According to Business 2 Community, only 21% of manufacturing marketers have a documented strategy for creating content online.
That's a lot of people running through the forest, screaming, sans clothes.
What we're trying to say is: don't jump without looking. Put your clothes on. Learn how to talk to Internet users before typing. Observe before acting.
Yes, you need to be on the Internet. You should have been online yesterday, because your customers have been here even longer than that. They've been waiting for you to join them - what's the hold up?
The only hold up should be the research that you do before putting yourself out there. Learn how to manage an effective website, how your customers communicate online, and where you need to set up camp.
So, when you do finally burst onto the scene (wearing your best monocle and Oxfords, speaking their language like you belong there), they welcome you as one of their own.
I'll repeat one of my favorite quotes here:
"People buy from people that they like, and people like people just like themselves."
Moving on from the bad explorer analogy.
One of the biggest misconceptions in manufacturing is that your customers don't care about the Internet and aren't online. That's wrong.
Statistics from a GlobalSpec 2013 survey show that:
- 84% of industrial professionals use the Internet to find components, equipment, and services
- 74% use the Internet to compare products across suppliers
- 83% of buyers review up to three pieces of content before making a decision on an industrial purchase over $1,000.
The vast majority of industrial buyers are now finding products and vendors online. Guess which manufacturers are getting their business? (Hint: probably that 21% who have a defined plan of attack.)
So what can YOU do to succeed online?
Make a Plan
There's a good reason the planners are getting ahead.
You think successful people roll out of bed in the morning and say, "I wonder what surprises today will bring! Each day is such a mystery! I love flying by the seat of my pants!"?
Nope. The most successful companies have detailed schedules, policies, procedures, and strategies. They identify the problems that may crop up and put contingency plans in place. They have backups for their backups.
Not many people become successful by winning the lottery (and that depends on your definition of success). For most of us, it comes from hard work and careful planning.
You need a plan for the things you do online. So you have a website - now what do you do?
- How do you promote it? Are there things you're not doing right now, like inbound marketing (blogging, social media, SEO, etc.)?
- What are your benchmarks and goals? How much business growth do you want to see in a year, and how will your website/online presence help you accomplish that?

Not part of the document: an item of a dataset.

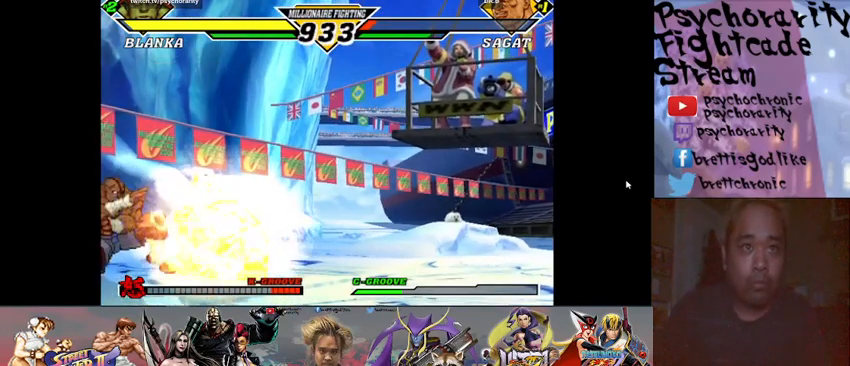
{"buttons": [], "events": [[333, "CIRCLE", "down"], [333, "CROSS", "down"], [333, "R2", "down"], [400, "CIRCLE", "up"], [400, "CROSS", "up"], [400, "R2", "up"]]}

- Find out what your competitors are doing online. Are they on social media? Do they have a blog or newsletter? If so, try subscribing. Do they send follow up emails?
- Do market research. What results can a business of your size in your industry expect to see from online optimization?

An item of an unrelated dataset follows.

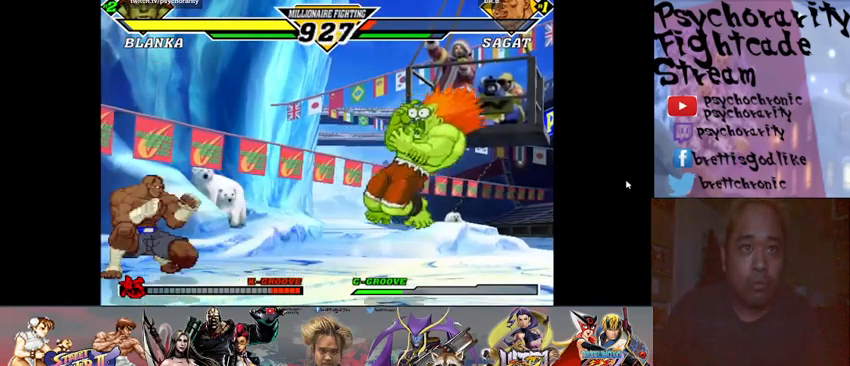
{"buttons": [], "events": [[233, "R2", "down"], [300, "R2", "up"], [333, "R2", "down"], [400, "R2", "up"]]}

- Keep your expectations realistic - what is a good time frame to see results? How big will those results be, realistically?

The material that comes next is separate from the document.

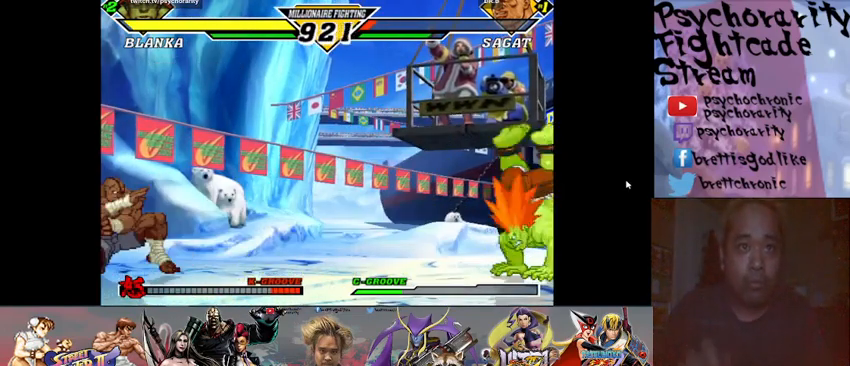
{"buttons": [], "events": []}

The truth about manufacturing websites is simple: Manufacturers simply have no idea how to navigate the new online landscape. That means under-optimized websites, ineffective online marketing campaigns, and wasted resources.
We understand the Internet can be intimidating, especially for manufacturers who have traditionally relied on offline communications and marketing tactics.
Don't be intimidated, and don't let stubbornness keep you from growing your business. There are plenty of resources to guide you through this strange new world, and the benefits of being online far outweigh any possible negatives.
- You need to be online, but
- Don't jump in without looking,
- Learn to speak your customers' language, and
- Make a concrete plan for your online activities.